Hello Dream Mamas, I'm Rachael, mum of two and Dream Birth Coach. I wanted to share my thoughts on the surprising benefits of quarantine for new mamas. I believe if we reframe our thinking about the situation we could really enjoy this time to transition into motherhood at a nice slow pace.
There are many benefits to staying at home following the birth of your little one, which we wanted to share with you to ease your concerns.
“Postpartum” usually refers to the “fourth trimester” starting from the time your beautiful baby is born up to when they are a smiley, bouncy three month old. And the concept of ‘postpartum recovery’ and isolation are actually embraced by many societies around the world during this time. China recognises the “sitting month”; in South Korea women stay at home with no visitors for at least 3 weeks; and Latin America recognises “la curantena” a period of six weeks post birth where mama is solely dedicated to breastfeeding and taking care of baby. Rest is the norm.
However, it is rare in Western societies that we are afforded the opportunity of such a rest period. Rather than shutting the world away, many mums (myself included…) would usually try to show they can get “back to normal” days after giving birth; jumping straight into the routine of cooking, cleaning, school runs, attending numerous baby classes etc. etc. But it has been shown that all this running around could end up having a detrimental impact on our mental and physical wellbeing.
According to the World Health Organisation “the postpartum recovery period is the most critical and yet the most neglected phase in the lives of mothers and babies”.

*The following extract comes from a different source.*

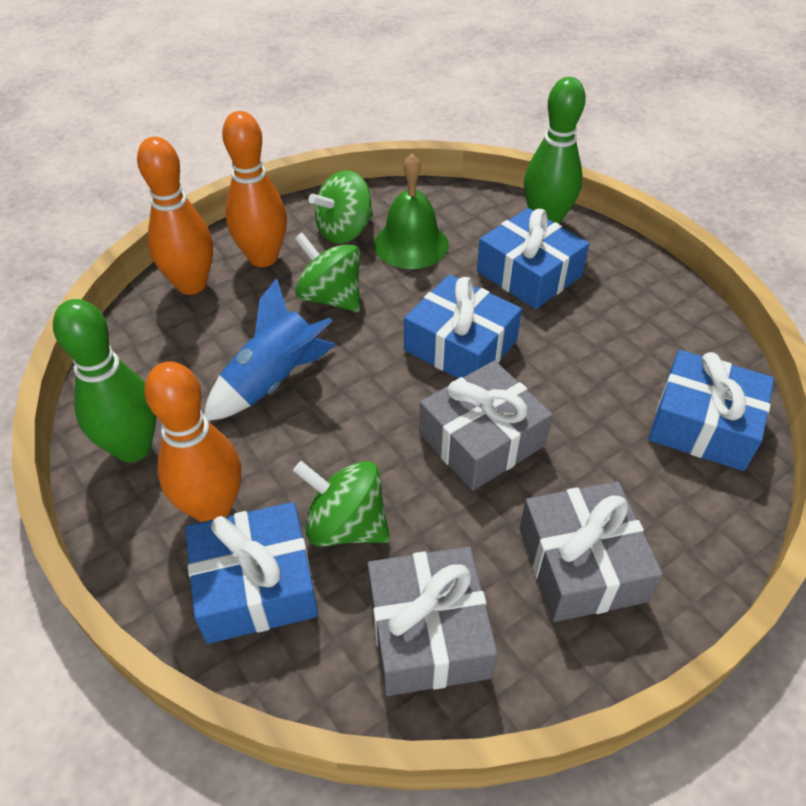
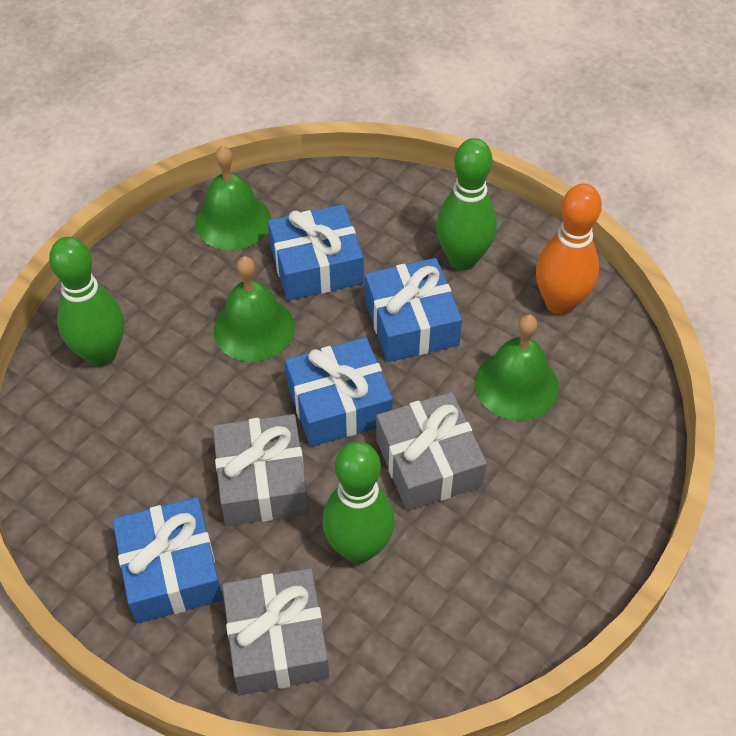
blue rocket: 1 -> 0
green bell: 1 -> 3
green bowling pin: 2 -> 3
green spinning top: 3 -> 0
orange bowling pin: 3 -> 1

Why does a postpartum recovery period matter?
It aids physical recovery - your body has done an amazing job at growing baby during pregnancy and then giving birth, so it needs time to heal and repair.
You need time to bond with baby. Streams of visitors could result in you and baby becoming exhausted, so it can feel lovely to shut the world away.
If you choose to breastfeed, it often takes mama and baby time to get the hang of it, so snuggling up together skin-to-skin with no undue pressure to be anywhere else is essential.
“Sleep when baby sleeps” is a bit of a cliché but it is sound advice. Being at home enables you to do this and sleep is when your body heals itself.
Planning for postpartum recovery
Here are a few tips to help you plan for your postpartum recovery:
Discuss your visitor policy in advance with close family and friends so they understand your stance and you can then manage expectations.
2. Video Calls
Set up a video call service. There are lots of fantastic options out there. Organise this in advance, so everyone (including any elderly relatives) understands how it works.
3. Call Schedule
Write a call schedule. As you likely may not be having visitors right now, arrange a regular time slot with friends and family for calls. It’s vital that mums feel supported, so make sure you speak regularly.
Fill your cupboards and freezers with wholesome foods. I recommend you set up a regular food delivery service - babies aren’t always fans of supermarkets anyhow (trust me!). And stock up on delicious herbal teas for new mamas, as you’ll need to keep hydrated.
5. Take it slow
Post birth ‘periods’, stitches and engorged breasts are all completely normal in the first couple of weeks (if a bit uncomfortable), so be really kind to yourself. Invest in cosy loungewear, choose some Netflix boxsets and settle on the sofa.
6. Support Services
Have the contact details for support to hand; many feeding experts and sleep consultants offer video consultations if they can’t attend in person. At Dream Birth Company, we can offer support with a Reflection consultation.
I hope you have found this blog post helpful and I am excited to contribute as part of The Dream Birth Company.
Sending lots of positivity to you all, stay healthy and safe.